August 11, 2009

Is Kandahar Falling?

My friend Erica Gaston -- the pride of St. Tammany Parish, Louisiana -- is a lawyer and human rights researcher based in Kabul who has done some excellent work on civilian casualties. Here, in the Huffington Post, she gives me a nice shout-out before asking the kind of question that keeps me up at night:

Has Kandahar already fallen?

• Taliban intimidation has virtually curtailed any sense of normal life in Kandahar. Open support for the government, much less international forces, is an invitation for a night letter or worse. Government officials, teachers, and aid workers (those left) are regularly killed, assaulted, or otherwise harassed. Many of the pro-government clergy in Kandahar have already been assassinated or forced to go into hiding because of threats in the last few years. Girls cannot go to school without fear of attacks, the most notable being an acid attack on 15 girls going to school.

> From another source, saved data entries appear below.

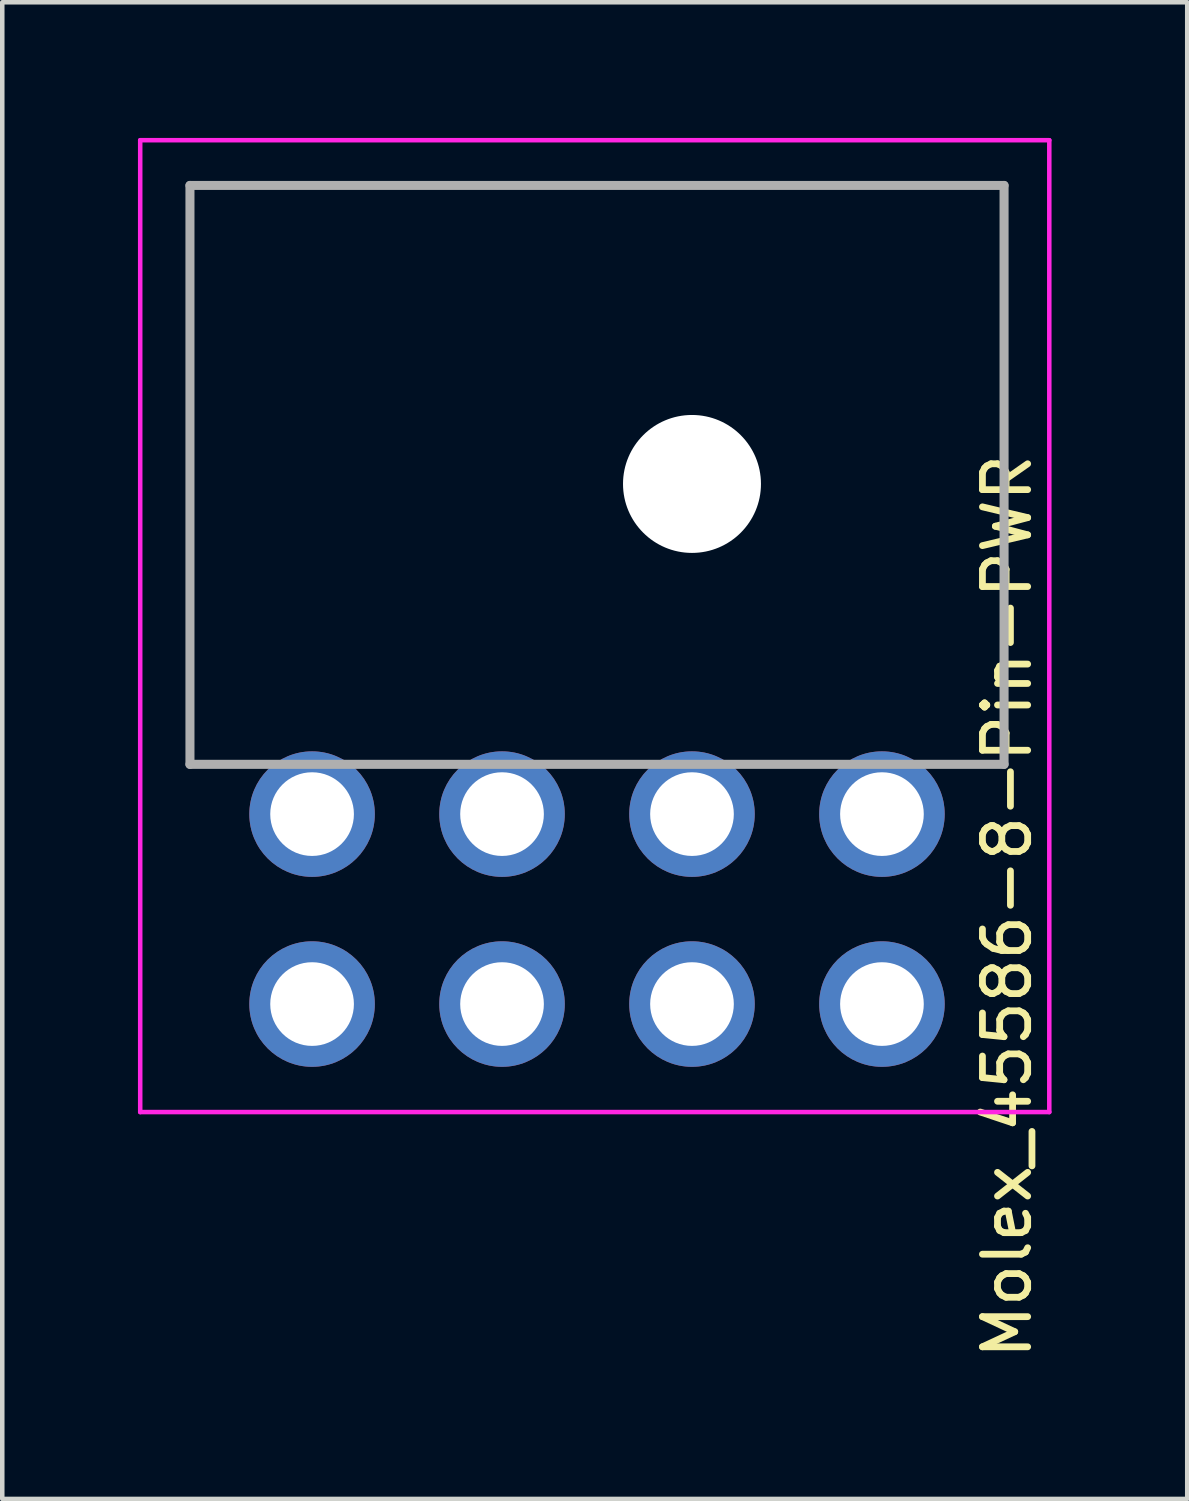
<source format=kicad_pcb>
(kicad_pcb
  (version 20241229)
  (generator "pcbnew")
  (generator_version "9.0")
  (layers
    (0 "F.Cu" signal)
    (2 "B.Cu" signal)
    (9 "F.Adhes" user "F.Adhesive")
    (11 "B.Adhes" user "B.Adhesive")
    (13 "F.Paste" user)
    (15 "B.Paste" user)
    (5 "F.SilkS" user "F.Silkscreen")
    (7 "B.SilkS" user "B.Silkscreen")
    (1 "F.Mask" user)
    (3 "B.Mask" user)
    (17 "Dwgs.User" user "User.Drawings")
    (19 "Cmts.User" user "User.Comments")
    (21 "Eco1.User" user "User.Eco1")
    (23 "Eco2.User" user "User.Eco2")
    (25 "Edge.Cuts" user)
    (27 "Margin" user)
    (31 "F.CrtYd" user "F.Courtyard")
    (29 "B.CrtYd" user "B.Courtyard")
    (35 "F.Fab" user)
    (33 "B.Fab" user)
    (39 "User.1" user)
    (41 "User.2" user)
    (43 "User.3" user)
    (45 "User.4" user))
  (footprint "Molex_45586-8-Pin-PWR"
    (layer "F.Cu")
    (at 10.175 10.437)
    (property "Reference" "Molex_45586-8-Pin-PWR" (at 9.042 6.553 90) (layer "F.SilkS") (effects (font (size 1 1) (thickness 0.15))))
    (attr through_hole)
    (fp_line (start -9.025 -9.387) (end 8.975 -9.387) (stroke (width 0.1) (type solid)) (layer "F.SilkS"))
    (fp_line (start -9.025 3.413) (end -9.025 -9.387) (stroke (width 0.1) (type solid)) (layer "F.SilkS"))
    (fp_line (start 8.975 -9.387) (end 8.975 3.413) (stroke (width 0.1) (type solid)) (layer "F.SilkS"))
    (fp_line (start -10.125 -10.387) (end 9.975 -10.387) (stroke (width 0.1) (type solid)) (layer "F.CrtYd"))
    (fp_line (start -10.125 11.101) (end -10.125 -10.387) (stroke (width 0.1) (type solid)) (layer "F.CrtYd"))
    (fp_line (start 9.975 -10.387) (end 9.975 11.101) (stroke (width 0.1) (type solid)) (layer "F.CrtYd"))
    (fp_line (start 9.975 11.101) (end -10.125 11.101) (stroke (width 0.1) (type solid)) (layer "F.CrtYd"))
    (fp_line (start -9.025 -9.387) (end 8.975 -9.387) (stroke (width 0.2) (type solid)) (layer "F.Fab"))
    (fp_line (start -9.025 3.413) (end -9.025 -9.387) (stroke (width 0.2) (type solid)) (layer "F.Fab"))
    (fp_line (start 8.975 -9.387) (end 8.975 3.413) (stroke (width 0.2) (type solid)) (layer "F.Fab"))
    (fp_line (start 8.975 3.413) (end -9.025 3.413) (stroke (width 0.2) (type solid)) (layer "F.Fab"))
    (pad "" np_thru_hole circle (at -6.325 -2.787) (size 0.001 0.001) (drill 3.05) (layers "*.Cu" "*.Mask"))
    (pad "" np_thru_hole circle (at 2.075 -2.787) (size 3.05 3.05) (drill 3.05) (layers "*.Cu" "*.Mask"))
    (pad "" np_thru_hole circle (at 6.275 -2.787) (size 0.001 0.001) (drill 3.05) (layers "*.Cu" "*.Mask"))
    (pad "1" thru_hole circle (at -6.325 4.513) (size 2.775 2.775) (drill 1.85) (layers "*.Cu" "*.Mask"))
    (pad "2" thru_hole circle (at -2.125 4.513) (size 2.775 2.775) (drill 1.85) (layers "*.Cu" "*.Mask"))
    (pad "3" thru_hole circle (at 2.075 4.513) (size 2.775 2.775) (drill 1.85) (layers "*.Cu" "*.Mask"))
    (pad "4" thru_hole circle (at 6.275 4.513) (size 2.775 2.775) (drill 1.85) (layers "*.Cu" "*.Mask"))
    (pad "5" thru_hole circle (at -6.325 8.713) (size 2.775 2.775) (drill 1.85) (layers "*.Cu" "*.Mask"))
    (pad "6" thru_hole circle (at -2.125 8.713) (size 2.775 2.775) (drill 1.85) (layers "*.Cu" "*.Mask"))
    (pad "7" thru_hole circle (at 2.075 8.713) (size 2.775 2.775) (drill 1.85) (layers "*.Cu" "*.Mask"))
    (pad "8" thru_hole circle (at 6.275 8.713) (size 2.775 2.775) (drill 1.85) (layers "*.Cu" "*.Mask")))
  (gr_rect
    (start -3 -3)
    (end 23.2 30.091)
    (stroke (width 0.1) (type default))
    (fill no)
    (layer "Edge.Cuts")))
</source>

• After years of extreme security threats, frequent incidents of air strikes and nighttime raids, high government corruption and graft, and a dearth of government protection or services, the majority of the population, if not ideologically pro-Taliban, are against the international military presence and the Afghan government (at least in its current iteration).

• The Afghan government and the international community have virtually ceased to operate in any meaningful capacity in Kandahar due to extreme security threats. Afghan government officials do not move at all, except under tight security and in a limited security corridor. Attacks on Afghan National Police are routine - a friend who had just returned from Kandahar recently showed me a picture of an ANP officer with an ax to the back of the head.

• Most humanitarian workers and journalists have simply pulled out of Kandahar because they cannot operate under the intense security restrictions. Those who remain are prisoners to their compounds. The incidents that have happened when they do leave their compounds are chilling. A brave researcher, Paula Loyd, was doused in cooking oil and set on fire when she ventured out of her compound last year.